#include <complex.h> void foo(double complex *a, double *b, int n){ int i; for(i=0;i<n;i++) b[i]=creal(a[i])*creal(a[i])+cimag(a[i])*cimag(a[i]); } with "gcc-14 -mavx2 -mfma -Ofast" produces a loop which ends vpermpd $216, %ymm0, %ymm0 vpermpd $216, %ymm1, %ymm1 vmulpd %ymm0, %ymm0, %ymm0 vfmadd132pd %ymm1, %ymm0, %ymm1 vmovupd %ymm1, (%rsi,%rax) However, if the two identical vperms were delayed until after the vmul and vfmadd, then just one on ymm1 would be needed. I believe that vmulpd %ymm0, %ymm0, %ymm0 vfmadd132pd %ymm1, %ymm0, %ymm1 vpermpd $216, %ymm1, %ymm1 vmovupd %ymm1, (%rsi,%rax) is equivalent, given that the contents of ymm0 are not used again. subroutine foo(a,b,n) complex(kind(1d0))::a(*) real(kind(1d0))::b(*) integer::i,n do i=1,n b(i)=real(a(i))*real(a(i))+aimag(a(i))*aimag(a(i)) end do end subroutine foo has the same issue. The speed increase from eliminating one vperm is quite measurable.

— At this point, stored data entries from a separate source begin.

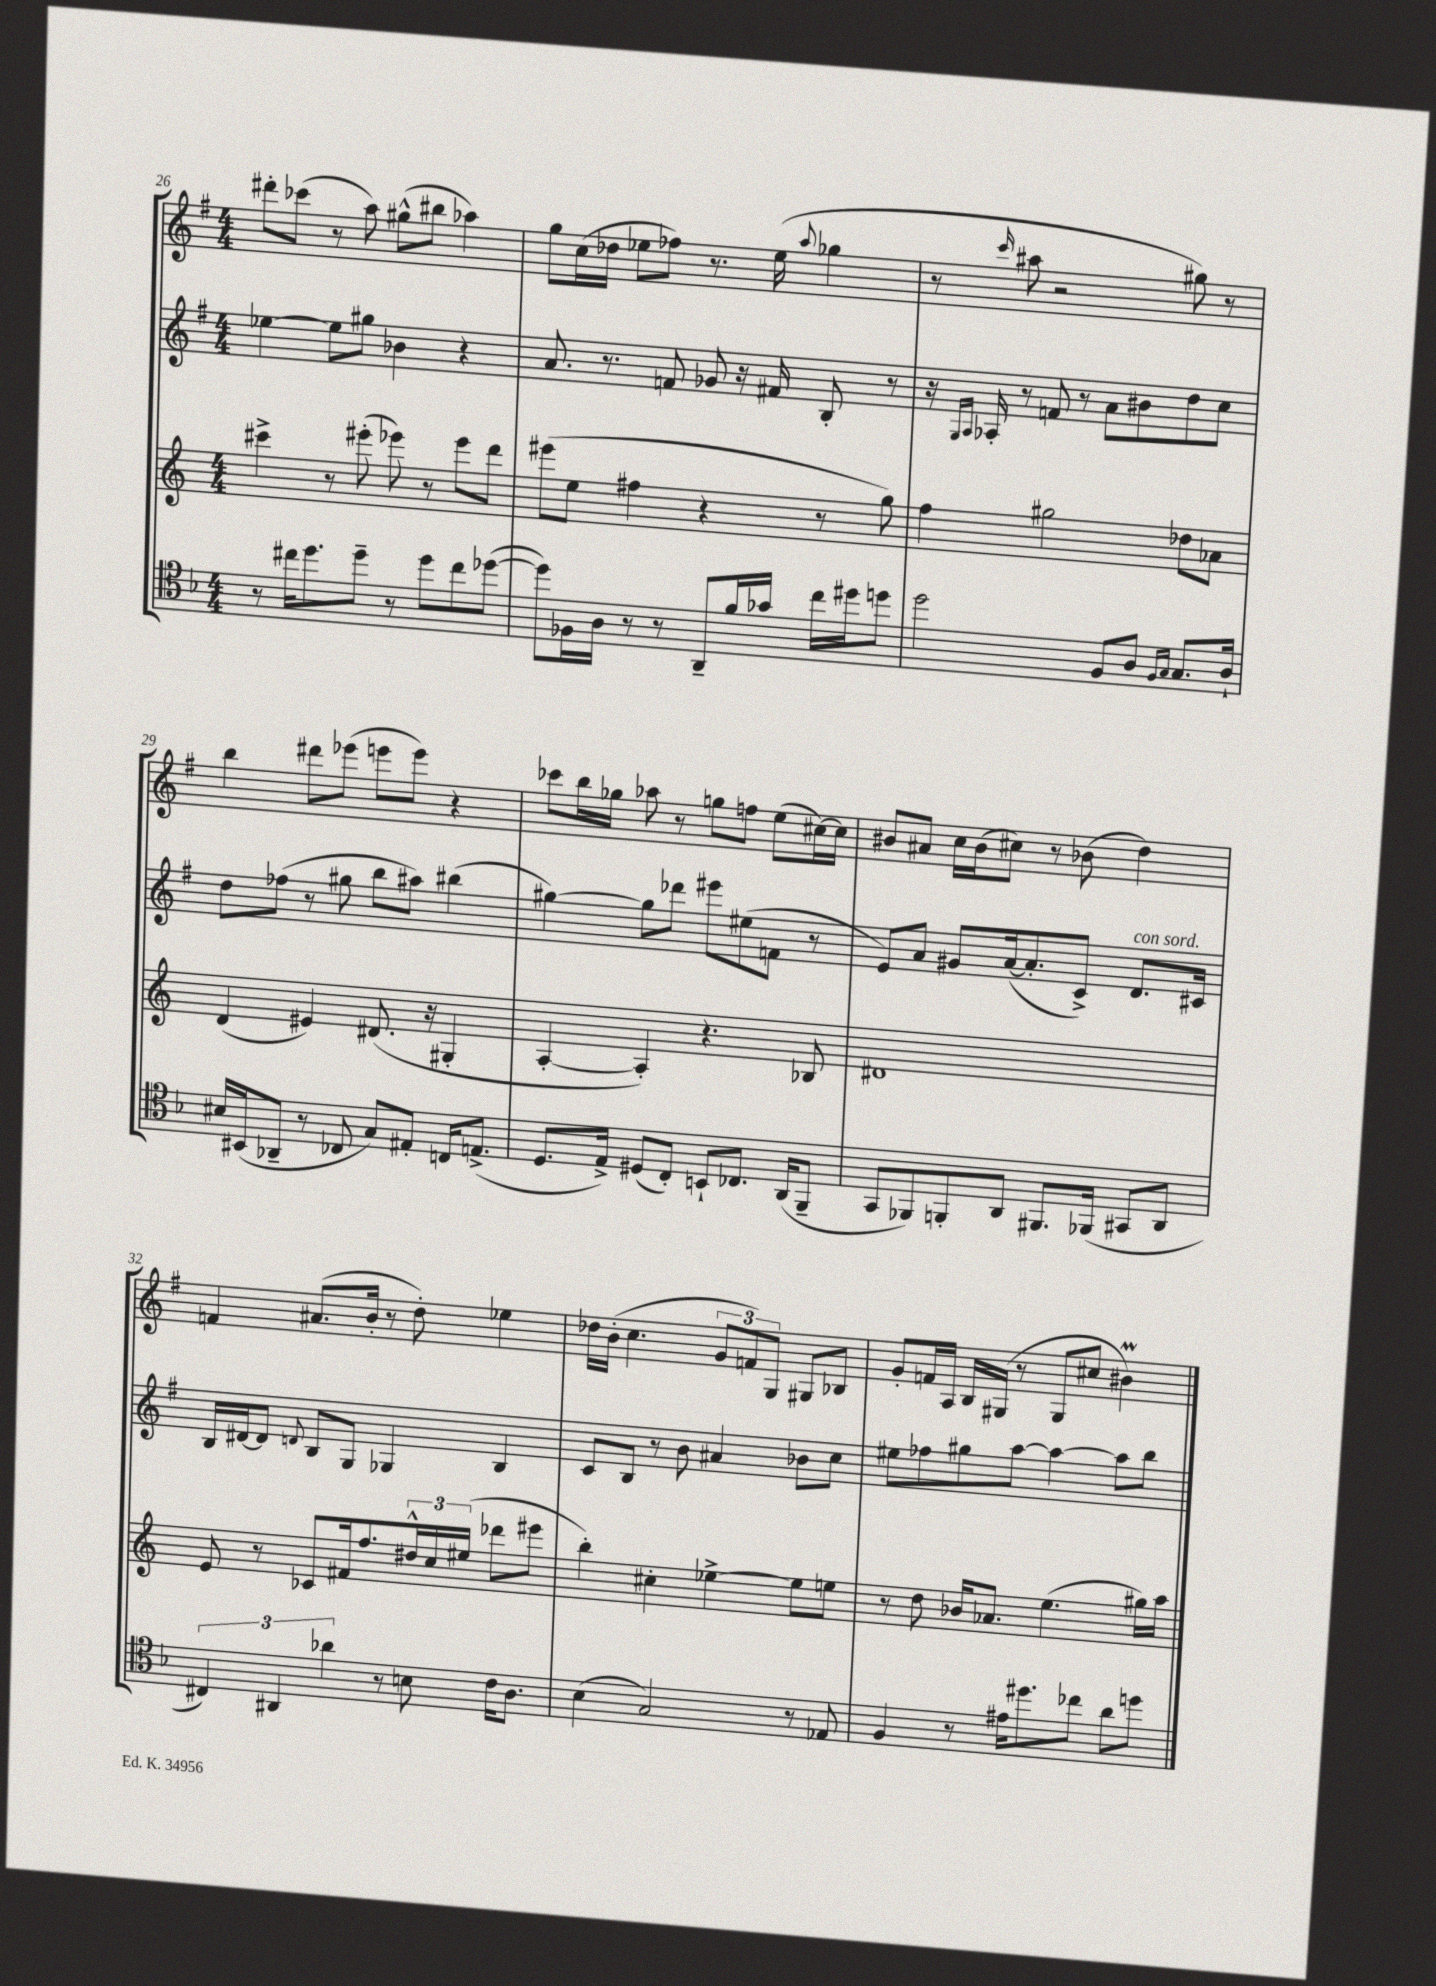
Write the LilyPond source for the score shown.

<<
\new StaffGroup <<
\new Staff = "s0" {
    \clef treble \key g \major \numericTimeSignature \time 4/4
    dis'''8-. ces'''8( r8 a''8) gis''8-^( bis''8 aes''4) |
    g''8 c''16( des''16 ees''8 fes''8) r8. ees''16( \appoggiatura { a''8 } ges''4 |
    r8 \grace { c'''16 } ais''8 r2 gis''8) r8 |
    b''4 dis'''8 ees'''8( e'''8 e'''8) r4 |
    ces'''8 b''16 ges''16 aes''8 r8 g''8 f''8 e''8( cis''16~) cis''16 |
    bis'8 ais'8 c''16 bis'16( cis''8) r8 bes'8( d''4) |
    f'4 ais'8.( b'16-. r8 d''8-.) ees''4 |
    des''16 b'16-.( c''4. \tuplet 3/2 { g'8 f'8) g8 } gis8 bes8 |
    g'8-. f'16 a16 b16 gis16( r8 gis8 cis''8 bis'4\prall) \bar "|." |
}
\new Staff = "s1" {
    \clef treble \key g \major \numericTimeSignature \time 4/4
    ees''4~ ees''8 gis''8 bes'4 r4 |
    a'8. r8. f'8 ges'8 r16 fis'16 b8-. r8 |
    r16 \grace { g16 a16 } aes16-. r8 f'8 r8 a'8 bis'8 d''8 c''8 |
    d''8 fes''8( r8 gis''8 b''8 ais''8) bis''4( |
    gis''4~) gis''8 des'''8 eis'''8 eis''8( f'8 r8 |
    e'8) a'8 gis'8 a'16~( a'8.-. c'8->) d'8.^\markup { \italic "con sord." } cis'16 |
    b16 dis'16~ dis'8 \appoggiatura { d'8 } b8 g8 ges4 b4 |
    c'8 b8 r8 b'8 ais'4 bes'8 c''8 |
    eis''8 fes''8 gis''8 a''8~ a''4~ a''8 b''8 \bar "|." |
}
\new Staff = "s2" {
    \clef treble \key c \major \numericTimeSignature \time 4/4
    cis'''4-> r8 eis'''8-.( ees'''8) r8 ees'''8 d'''8 |
    eis'''8( e''8 fis''4 r4 r8 g''8) |
    f''4 gis''2 des''8 aes'8 |
    d'4( eis'4) dis'8.( r16 gis4-. |
    a4~-. a4-.) r4. bes8 |
    dis'1 |
    e'8 r8 ces'8 fis'16 f''8. \tuplet 3/2 { dis''16-^ c''16 eis''16( } des'''8 eis'''8 |
    b''4-.) cis''4-. ees''4~-> ees''8 e''8 |
    r8 d''8 bes'16 aes'8. e''4.( gis''16) a''16 \bar "|." |
}
\new Staff = "s3" {
    \clef tenor \key f \major \numericTimeSignature \time 4/4
    r8 cis''16 d''8. d''8-- r8 d''8 cis''8 des''8~( |
    des''8) fes16 a16 r8 r8 a,8-- f'16 ges'16 c''16 dis''16 d''8 |
    d''2 f8 a8 \grace { f16 g16 } g8. a16-! |
    bis16 bis,16( aes,8-- r8 ces8 g8) eis8-. c16 e8.->( |
    d8. e16->) dis8( c8-.) b,8-! ces8. a,16( f,8-- |
    g,8 fes,8) f,8-. a,8 fis,8. fes,16( gis,8 a,8 |
    \tuplet 3/2 { cis4) ais,4 aes'4 } r8 b8 c'16 a8. |
    bes4( g2) r8 ees8 |
    f4 r8 eis'16 dis''8. ces''8 a'8 d''8 \bar "|." |
}
>>
>>
\layout { \context { \Score currentBarNumber = #26 } }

aarch64 is fine since it has load_lanes: .L4: ld2 {v30.2d - v31.2d}, [x4], 32 fmul v31.2d, v31.2d, v31.2d fmla v31.2d, v30.2d, v30.2d str q31, [x3], 16 cmp x3, x5 bne .L4
I don't think this works, in the end we have to add even and odd elements to compute b[i] (real and imag parts). Yes, the multiplies could happen on unpermuted data. But your example assembly accumulates in a wrong way. GCC produces vect__4.10_77 = MEM <vector(4) double> [(double *)a_15(D) + ivtmp.33_113 * 2]; vect__4.11_79 = MEM <vector(4) double> [(double *)a_15(D) + 32B + ivtmp.33_113 * 2]; vect_perm_even_80 = VEC_PERM_EXPR <vect__4.10_77, vect__4.11_79, { 0, 2, 4, 6 }>; vect_perm_odd_81 = VEC_PERM_EXPR <vect__4.10_77, vect__4.11_79, { 1, 3, 5, 7 }>; vect_powmult_7.13_83 = vect_perm_odd_81 * vect_perm_odd_81; vect__10.14_84 = .FMA (vect_perm_even_80, vect_perm_even_80, vect_powmult_7.13_83); MEM <vector(4) double> [(double *)b_16(D) + ivtmp.33_113 * 1] = vect__10.14_84;
Created attachment 58558 [details] Demo of effect of vperm rearrangement I still believe that my code is correct. To make what I propose clearer, I attach a runnable demo, which checks itself. Whether the optimisation is easy enough to be worthwhile, or whether it would generalise to other cases, is another matter. On a Kaby Lake the optimised version is about 20% faster, but on a Haswell it is only about 7% faster.